As automation control systems and field devices become more networked based, clients are being increasingly challenged with how to usefully use the huge amounts of data being generated by the control system. Network protocols like OPCuA, DNP3, and BacNet used by AIEglobal allow the information collected by the control system to be readily transferred to our clients management and corporate levels for archival or analysis.
It is a relatively trivial matter today to use the data in spreadsheets and plot all types of performance graphs, however what is more difficult is to analyse and model the data to determine key performance criteria, and then use that model for predicting current and future outcomes. The science behind this modelling is called “Multivariate Data Analysis”, and has been extensively used by us for NIR Spectroscopy. In simple terms the statistical modelling reduces multiple variables to one variable, thus Big Data becomes Little Data, with the potential of the latter to be extremely relevant and useful.
Multivariate data analysis can be applied to any data set and if the input variables are truly related to the measured outcome then modelling will be possible. As NIR Spectroscopy is an excellent example of using Multivariate Data Analysis to convert Big Data to Little Data to provide “qualitative” and “quantitive” measurements we have included an overview of its use for clarification of the process and its usefulness.
Application of qualitative measures using NIR/MIR Spectroscopy are…..
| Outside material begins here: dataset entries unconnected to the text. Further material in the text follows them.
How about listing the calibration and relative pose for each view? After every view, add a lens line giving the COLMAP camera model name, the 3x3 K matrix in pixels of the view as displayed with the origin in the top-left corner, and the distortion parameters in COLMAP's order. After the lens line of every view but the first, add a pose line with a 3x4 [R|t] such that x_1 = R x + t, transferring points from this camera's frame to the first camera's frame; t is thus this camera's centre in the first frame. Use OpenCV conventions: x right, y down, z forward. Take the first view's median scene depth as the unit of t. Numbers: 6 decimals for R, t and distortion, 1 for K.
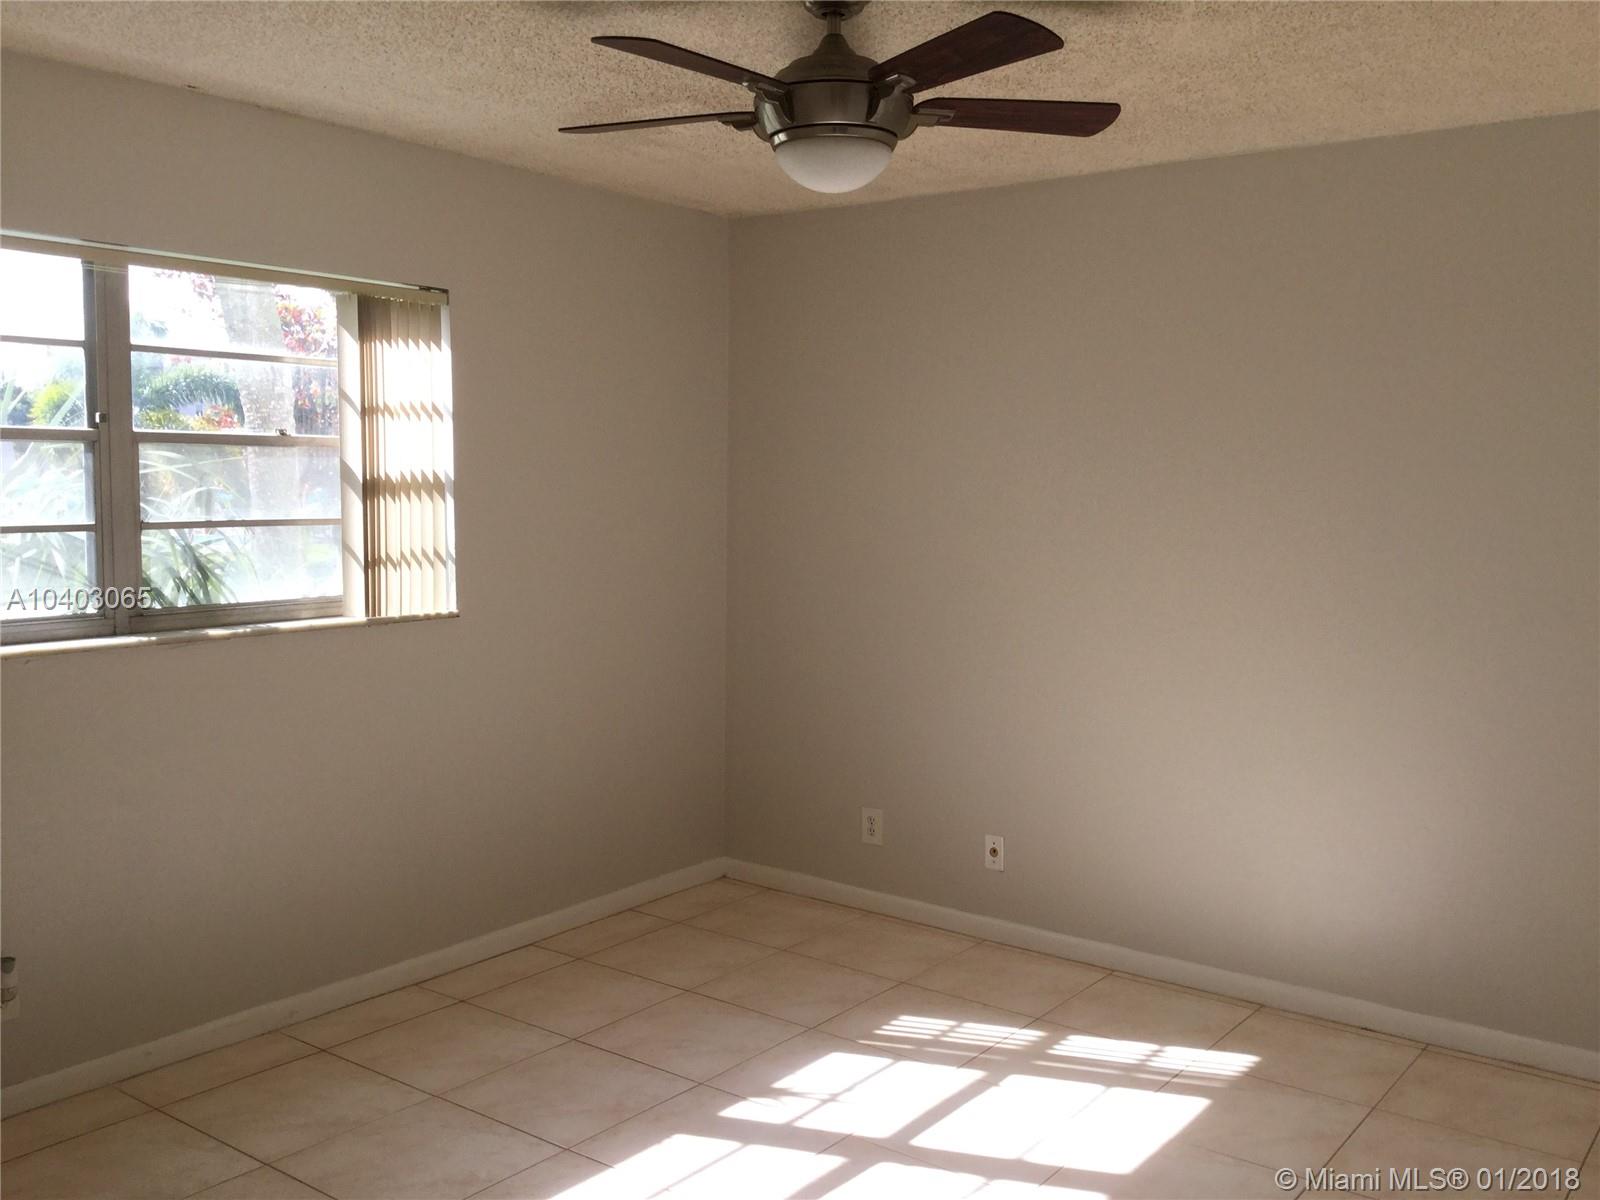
lens RADIAL K [[1431.0, 0, 800.0], [0, 1431.0, 600.0], [0, 0, 1]] dist [0.147814, -0.302986]
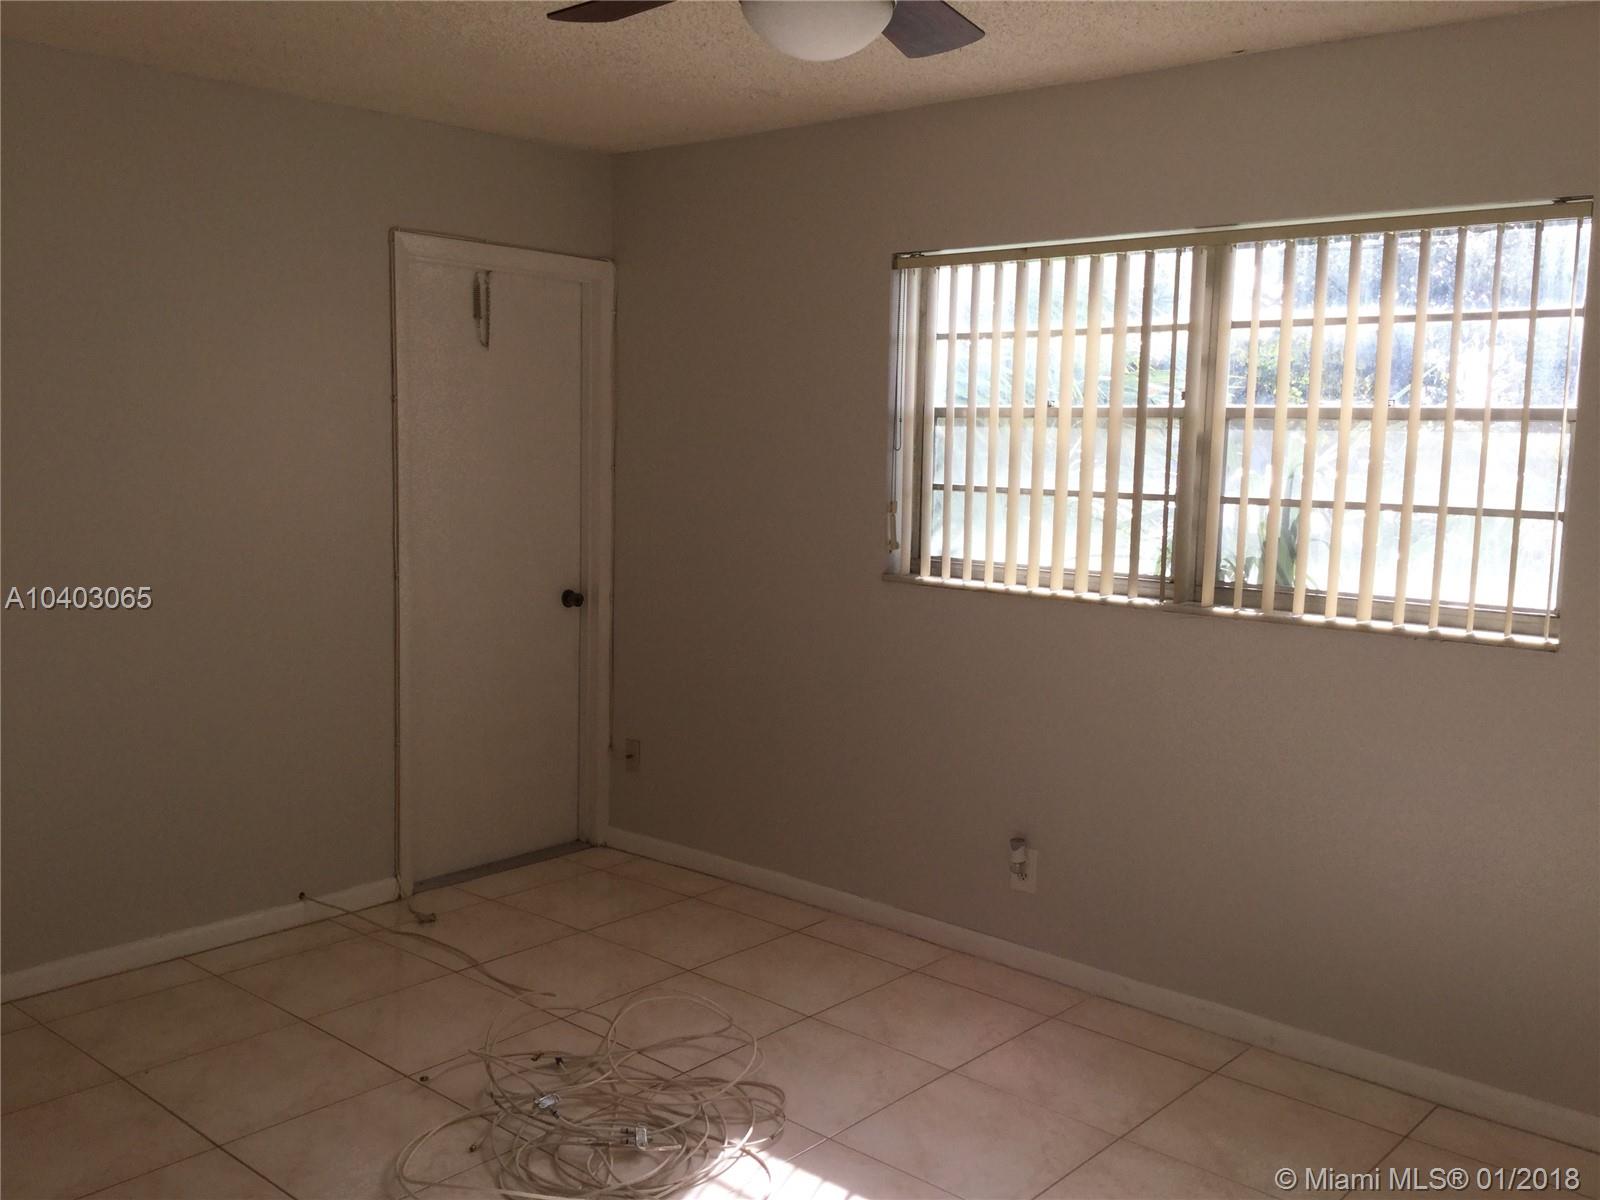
lens RADIAL K [[1431.0, 0, 800.0], [0, 1431.0, 600.0], [0, 0, 1]] dist [0.147814, -0.302986]
pose [[-0.068593, 0.101355, -0.992483, 0.587855], [-0.114908, 0.987403, 0.108777, -0.057766], [0.991005, 0.121505, -0.056083, 0.772339]]
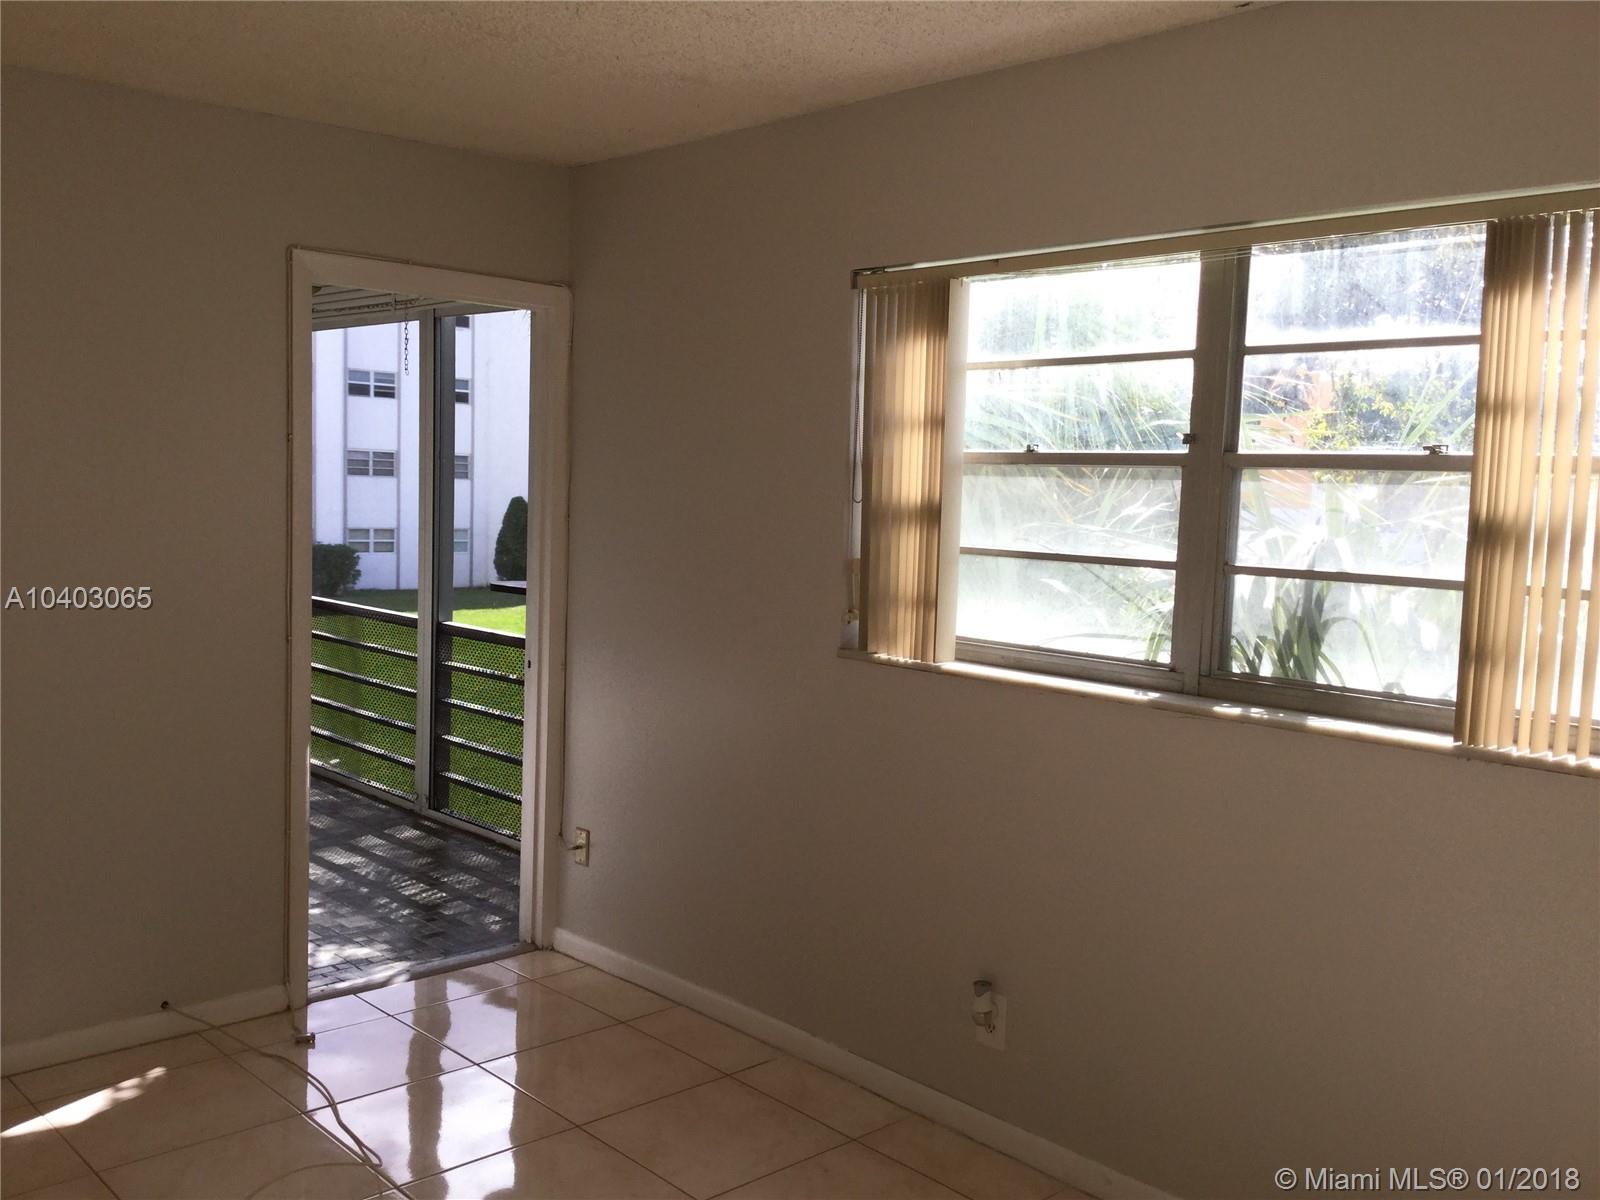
lens RADIAL K [[1431.0, 0, 800.0], [0, 1431.0, 600.0], [0, 0, 1]] dist [0.147814, -0.302986]
pose [[-0.176936, 0.065115, -0.982066, 0.389429], [-0.123808, 0.988410, 0.087842, -0.074941], [0.976404, 0.137130, -0.166823, 0.902047]]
- Food – able to detect contamination, changes to the process, and missing ingredients
- Raw Materials – detection of incomming materials out of specification
- Waste Water – status determination of activated sludge reactor
The three dimensional graph shows how chemometrics maps the spectral data to three sets of new variables (PC1…PC3). The clouds P1 and P2 represent normal running processes, whilst F1 shows how a faulty process maps to a different region in the principal component space. A vector is generated which represents the distance from the center of the P1 or P2 cloud to the F1 cloud, this vector is then used to raise an alarm when above a specific threshold.
Examples of quantitive parameters measured using NIR/MIR Spectroscopy are…..
- Flour – protein, moisture, particle size, colour, starch damage and water absorption
- Cereal Grains – protein
- Milk (liquid) – fat, protein, lactose, and total solids
- Milk (powder) – moisture, fat, protein, lactose, and ash content
- Beer, Wine, Spirits – Alcohol content, orignal gravity a function of alcohol
- Fresh Fruit – Sugar(Brix), Dry Matter, internal cell breakdown, and internal colour
A validation set is used to quanitify how well a calibration model is working when predicting results for new samples not previously used in the model.